Tea production during April dropped to 24.22 million kilograms, reflecting an 8.5% decline compared with the same period last year. The fall was largely driven by weak performance in the Low Grown category, which accounts for a significant share of Sri Lanka’s export-oriented tea production.
Low Grown output fell by 14.4% year-on-year, declining from 14.76 million kilograms to 12.64 million kilograms. Industry officials attribute the sharp drop primarily to severe dry weather conditions and reduced fertiliser use among smallholder farmers during previous months.
Smallholders, who contribute heavily to Sri Lanka’s tea economy, are increasingly struggling with rising cultivation costs. The depreciation of the Sri Lankan rupee has sharply inflated prices for imported fertiliser, agrochemicals, machinery parts, and fuel, forcing many growers to cut back on essential agricultural inputs.

Although a weaker rupee generally benefits exporters by increasing the local currency value of foreign earnings, the current economic environment has created a more complicated reality. Exporters say the gains from currency depreciation are being offset by escalating operational expenses and shrinking production volumes.
Freight charges, electricity tariffs, labour costs, and packaging expenses have all risen significantly over the past year. At the same time, producers continue to face a heavy domestic tax burden alongside international trade-related duties imposed in several export destinations.

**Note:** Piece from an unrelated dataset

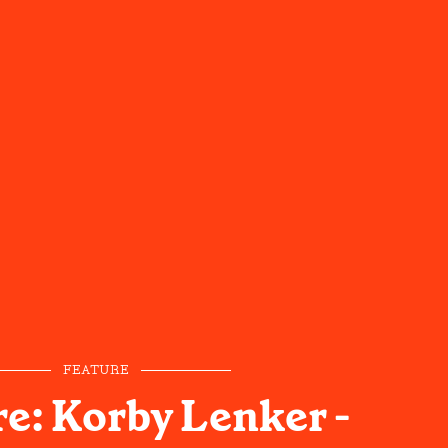
FEATURE
e: Korby Lenker -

Market analysts warn that these combined pressures are reducing Sri Lanka’s ability to compete with other tea-producing nations. Countries such as Kenya, India, and Vietnam continue to expand output at comparatively lower production costs, while Sri Lanka’s premium tea positioning becomes harder to sustain amid rising prices.
The cumulative production data for January to April 2026 confirms the broader industry slowdown. Total tea production fell 5.3% year-on-year to 83.94 million kilograms, with both Low and Medium Grown categories recording notable declines. High Growns also weakened, though at a slower pace.

Despite the overall downturn, the Green Tea segment emerged as a rare positive performer, posting cumulative growth of 4.6%. However, analysts note that green tea volumes remain too small to offset the broader decline affecting the mainstream orthodox tea sector.
Industry observers say the crisis facing Sri Lanka’s tea industry extends beyond temporary weather disruptions. Years of underinvestment, policy uncertainty, labour shortages, and rising taxation have gradually weakened the sector’s resilience.
Exporters and plantation companies are now calling for urgent government intervention, including tax relief, subsidised fertiliser access, and stronger support for climate-resilient cultivation methods. Without decisive reforms, the tea industry risks prolonged contraction at a time when Sri Lanka can least afford to lose valuable foreign exchange earnings from one of its most iconic export sectors.